Wednesday, February 20, 2008

The Read Aloud Handbook Project: The Wonderful Wizard of Oz

"The book is always better."

Do you believe that? I know some people do. I don't necessarily agree. Granted, there are instances in which I thought the movie did the book injustice (Ella Enchanted, A Wrinkle in Time), and some instances in which I thought the movie was excellent (Because of Winn Dixie), even when significant parts of the story were changed (the 1995 A Little Princess movie; the location and ending were completely different, but it's a beautiful movie and a hidden gem).

And there are a few movies that are such phenomenal classics that it's impossible for me to compare the two. The Wonderful Wizard of Oz is one (because, because, because, because...because of the wonderful things he does...).

I hate to admit it, but this was the first time I've read The Wonderful Wizard of Oz. My sister had the entire boxed set and read them all; I tried throughout the years, but never had enough interest to read it until now.

Although I knew there were significant differences in the book (Dorothy is a little girl instead of a preteen; the book isn't presented as a dream), the major difference at which I was surprised was the relatively minor character of Glinda. Glinda, of course, is a major character in the movie; when the travelers are overcome by the poppies, she creates a snowfall to counteract the effect.

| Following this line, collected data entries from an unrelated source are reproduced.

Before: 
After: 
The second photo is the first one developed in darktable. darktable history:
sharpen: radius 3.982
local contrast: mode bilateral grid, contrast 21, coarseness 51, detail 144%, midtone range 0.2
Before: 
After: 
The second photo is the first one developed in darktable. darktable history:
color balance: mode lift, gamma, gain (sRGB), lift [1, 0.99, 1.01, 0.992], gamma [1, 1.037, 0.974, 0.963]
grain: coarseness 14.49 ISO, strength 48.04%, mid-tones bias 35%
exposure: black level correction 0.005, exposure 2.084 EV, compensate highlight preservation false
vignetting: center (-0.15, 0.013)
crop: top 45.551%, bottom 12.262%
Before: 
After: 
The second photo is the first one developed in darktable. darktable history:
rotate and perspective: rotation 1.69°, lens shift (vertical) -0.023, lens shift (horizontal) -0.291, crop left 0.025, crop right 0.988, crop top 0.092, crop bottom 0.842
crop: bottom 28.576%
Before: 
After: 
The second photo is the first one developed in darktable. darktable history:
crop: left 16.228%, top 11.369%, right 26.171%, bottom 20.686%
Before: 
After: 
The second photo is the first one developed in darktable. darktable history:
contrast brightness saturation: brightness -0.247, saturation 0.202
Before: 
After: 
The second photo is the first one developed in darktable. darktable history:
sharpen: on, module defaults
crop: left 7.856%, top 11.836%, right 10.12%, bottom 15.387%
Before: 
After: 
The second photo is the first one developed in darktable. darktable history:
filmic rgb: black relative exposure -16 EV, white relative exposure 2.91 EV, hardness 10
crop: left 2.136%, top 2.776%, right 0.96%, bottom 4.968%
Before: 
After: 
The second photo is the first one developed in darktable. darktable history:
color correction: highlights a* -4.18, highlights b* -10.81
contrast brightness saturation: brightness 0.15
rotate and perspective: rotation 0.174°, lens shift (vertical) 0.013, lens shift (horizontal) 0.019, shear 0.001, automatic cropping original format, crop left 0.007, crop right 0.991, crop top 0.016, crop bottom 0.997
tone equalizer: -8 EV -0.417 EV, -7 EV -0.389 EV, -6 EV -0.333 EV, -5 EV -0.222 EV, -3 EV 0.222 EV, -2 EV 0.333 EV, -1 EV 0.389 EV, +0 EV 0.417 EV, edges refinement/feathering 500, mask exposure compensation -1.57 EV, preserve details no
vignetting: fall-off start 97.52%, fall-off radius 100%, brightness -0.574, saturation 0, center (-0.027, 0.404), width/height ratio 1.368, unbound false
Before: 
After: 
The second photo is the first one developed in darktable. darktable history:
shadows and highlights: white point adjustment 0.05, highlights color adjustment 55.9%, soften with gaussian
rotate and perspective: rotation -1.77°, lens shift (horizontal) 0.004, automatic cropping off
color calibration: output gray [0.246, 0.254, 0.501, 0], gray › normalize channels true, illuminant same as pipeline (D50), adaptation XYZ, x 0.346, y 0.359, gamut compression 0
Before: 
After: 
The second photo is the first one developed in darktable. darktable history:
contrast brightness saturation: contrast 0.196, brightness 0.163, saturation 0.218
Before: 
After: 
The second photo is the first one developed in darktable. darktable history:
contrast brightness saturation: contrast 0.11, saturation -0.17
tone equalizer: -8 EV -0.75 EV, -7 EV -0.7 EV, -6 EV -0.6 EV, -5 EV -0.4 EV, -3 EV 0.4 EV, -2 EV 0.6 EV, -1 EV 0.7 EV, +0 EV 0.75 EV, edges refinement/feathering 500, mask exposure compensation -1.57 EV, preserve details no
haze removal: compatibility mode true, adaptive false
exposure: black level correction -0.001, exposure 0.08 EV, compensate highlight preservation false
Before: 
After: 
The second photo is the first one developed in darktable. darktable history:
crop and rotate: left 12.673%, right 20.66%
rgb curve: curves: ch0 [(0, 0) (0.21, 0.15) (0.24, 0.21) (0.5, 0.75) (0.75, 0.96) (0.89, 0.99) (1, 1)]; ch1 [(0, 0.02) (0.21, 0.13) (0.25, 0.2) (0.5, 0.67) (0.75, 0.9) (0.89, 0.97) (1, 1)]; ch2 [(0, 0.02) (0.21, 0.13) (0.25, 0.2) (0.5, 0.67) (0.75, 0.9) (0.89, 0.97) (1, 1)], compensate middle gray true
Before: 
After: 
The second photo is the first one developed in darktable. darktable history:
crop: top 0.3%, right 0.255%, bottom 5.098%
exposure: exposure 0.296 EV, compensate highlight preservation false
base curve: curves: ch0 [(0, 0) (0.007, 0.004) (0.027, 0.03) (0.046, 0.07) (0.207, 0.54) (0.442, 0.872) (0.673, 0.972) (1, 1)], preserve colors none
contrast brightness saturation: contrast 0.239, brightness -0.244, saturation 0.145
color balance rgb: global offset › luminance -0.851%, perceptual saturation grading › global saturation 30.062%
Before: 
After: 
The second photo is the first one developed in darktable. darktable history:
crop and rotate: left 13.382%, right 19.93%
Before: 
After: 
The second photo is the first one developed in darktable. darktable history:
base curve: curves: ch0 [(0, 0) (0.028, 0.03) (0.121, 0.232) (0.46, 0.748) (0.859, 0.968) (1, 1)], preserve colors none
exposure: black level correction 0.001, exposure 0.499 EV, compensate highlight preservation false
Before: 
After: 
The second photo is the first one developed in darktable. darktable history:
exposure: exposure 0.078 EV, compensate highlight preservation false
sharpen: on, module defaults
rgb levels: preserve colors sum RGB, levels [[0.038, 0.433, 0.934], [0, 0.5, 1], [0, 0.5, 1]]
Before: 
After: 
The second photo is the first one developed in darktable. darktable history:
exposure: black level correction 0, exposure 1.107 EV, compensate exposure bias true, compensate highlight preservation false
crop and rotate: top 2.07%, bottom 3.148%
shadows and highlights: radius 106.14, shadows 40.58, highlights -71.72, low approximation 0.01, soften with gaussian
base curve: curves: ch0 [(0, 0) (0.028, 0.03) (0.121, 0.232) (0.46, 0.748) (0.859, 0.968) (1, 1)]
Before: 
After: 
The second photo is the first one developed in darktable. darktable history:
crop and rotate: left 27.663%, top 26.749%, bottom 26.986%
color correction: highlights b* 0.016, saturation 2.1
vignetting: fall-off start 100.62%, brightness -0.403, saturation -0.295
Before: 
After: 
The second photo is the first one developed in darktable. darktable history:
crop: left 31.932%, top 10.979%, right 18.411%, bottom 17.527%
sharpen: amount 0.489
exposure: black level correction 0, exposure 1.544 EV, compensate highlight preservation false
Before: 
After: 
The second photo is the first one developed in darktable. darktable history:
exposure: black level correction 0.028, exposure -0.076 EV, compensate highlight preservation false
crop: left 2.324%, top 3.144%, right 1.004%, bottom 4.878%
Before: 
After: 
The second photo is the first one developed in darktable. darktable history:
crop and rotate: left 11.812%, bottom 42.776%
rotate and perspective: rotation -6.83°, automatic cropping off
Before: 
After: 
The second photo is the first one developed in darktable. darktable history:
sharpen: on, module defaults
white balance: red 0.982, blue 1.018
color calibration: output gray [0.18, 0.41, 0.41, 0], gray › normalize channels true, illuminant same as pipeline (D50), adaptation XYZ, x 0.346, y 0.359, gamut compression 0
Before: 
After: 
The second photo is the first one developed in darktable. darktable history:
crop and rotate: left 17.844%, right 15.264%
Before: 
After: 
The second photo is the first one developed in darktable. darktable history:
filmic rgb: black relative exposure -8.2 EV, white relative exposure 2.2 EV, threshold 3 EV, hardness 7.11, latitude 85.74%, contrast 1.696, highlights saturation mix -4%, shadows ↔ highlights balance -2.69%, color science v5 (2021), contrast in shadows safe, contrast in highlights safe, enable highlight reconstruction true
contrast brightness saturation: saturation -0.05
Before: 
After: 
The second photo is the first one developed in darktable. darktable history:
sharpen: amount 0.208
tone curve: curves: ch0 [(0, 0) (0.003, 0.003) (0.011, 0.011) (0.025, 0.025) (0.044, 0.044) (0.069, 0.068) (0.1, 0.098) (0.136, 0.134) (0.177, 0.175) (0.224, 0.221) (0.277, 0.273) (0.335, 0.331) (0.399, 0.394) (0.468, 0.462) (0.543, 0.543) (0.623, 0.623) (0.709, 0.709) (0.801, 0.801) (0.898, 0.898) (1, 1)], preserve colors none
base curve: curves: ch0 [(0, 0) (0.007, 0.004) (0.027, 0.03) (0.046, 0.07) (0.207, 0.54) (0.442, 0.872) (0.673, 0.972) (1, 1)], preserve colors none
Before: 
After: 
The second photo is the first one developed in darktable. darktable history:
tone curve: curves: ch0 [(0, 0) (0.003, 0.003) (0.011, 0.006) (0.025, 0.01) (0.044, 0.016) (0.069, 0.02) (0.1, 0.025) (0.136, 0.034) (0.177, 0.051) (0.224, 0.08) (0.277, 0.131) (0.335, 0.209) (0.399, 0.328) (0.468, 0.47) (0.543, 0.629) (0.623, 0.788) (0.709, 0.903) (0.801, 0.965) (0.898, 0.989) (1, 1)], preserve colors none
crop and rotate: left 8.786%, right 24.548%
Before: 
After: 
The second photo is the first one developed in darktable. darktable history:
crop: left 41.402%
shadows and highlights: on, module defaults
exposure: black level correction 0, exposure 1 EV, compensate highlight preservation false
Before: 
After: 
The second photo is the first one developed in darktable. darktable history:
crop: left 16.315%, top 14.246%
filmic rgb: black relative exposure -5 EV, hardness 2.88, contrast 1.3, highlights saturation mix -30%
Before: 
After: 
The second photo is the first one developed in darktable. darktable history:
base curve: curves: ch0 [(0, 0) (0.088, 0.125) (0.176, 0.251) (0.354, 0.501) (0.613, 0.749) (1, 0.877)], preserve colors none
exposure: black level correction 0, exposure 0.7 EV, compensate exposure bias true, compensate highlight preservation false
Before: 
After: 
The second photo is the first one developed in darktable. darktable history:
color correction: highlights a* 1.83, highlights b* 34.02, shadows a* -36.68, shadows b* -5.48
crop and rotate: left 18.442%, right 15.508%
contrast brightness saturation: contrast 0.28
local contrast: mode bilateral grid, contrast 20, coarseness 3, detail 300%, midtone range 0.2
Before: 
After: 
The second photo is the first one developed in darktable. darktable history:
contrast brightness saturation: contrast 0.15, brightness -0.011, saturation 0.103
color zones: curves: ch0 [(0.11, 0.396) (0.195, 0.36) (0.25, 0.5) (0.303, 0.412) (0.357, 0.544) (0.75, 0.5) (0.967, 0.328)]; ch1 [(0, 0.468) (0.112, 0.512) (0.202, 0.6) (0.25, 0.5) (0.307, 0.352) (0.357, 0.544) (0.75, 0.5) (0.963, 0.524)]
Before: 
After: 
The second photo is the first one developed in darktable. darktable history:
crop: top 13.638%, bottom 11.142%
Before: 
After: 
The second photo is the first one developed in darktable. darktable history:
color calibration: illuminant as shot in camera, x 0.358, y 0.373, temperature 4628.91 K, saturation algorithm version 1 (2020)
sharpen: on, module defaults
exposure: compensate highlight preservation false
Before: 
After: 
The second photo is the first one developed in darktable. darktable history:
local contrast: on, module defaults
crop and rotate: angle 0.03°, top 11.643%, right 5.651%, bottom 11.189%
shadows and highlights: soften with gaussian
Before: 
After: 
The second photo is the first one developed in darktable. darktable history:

Not only does Glinda only briefly appear at the start of Dorothy's arrival into Munchkin Land and at the end of Dorothy's quest, but she is only described as good, and not beautiful (no "only bad witches are ugly" distinction, and there are actually two good Witches of the North and of the South). Without the interference of Glinda, the companions are thoroughly on their own and must depend entirely on their own wits.

The Wonderful Wizard of Oz has been described as America's first fairy tale; the tale originates in the heartland of the country and the gumption of the characters, rather than the beauty and royalty of princes and princesses, brings the characters through their successful journey. It's a rollicking read and would definitely be a great read aloud, even if the children are already familiar with the movie (could open up a great compare/contrast discussion).

One caveat; we have The 100th anniversary edition from Books of Wonder. While it is a beautiful presentation, some of the artwork superimposed over the text makes it difficult to read the text (particularly in an Emerald City scene).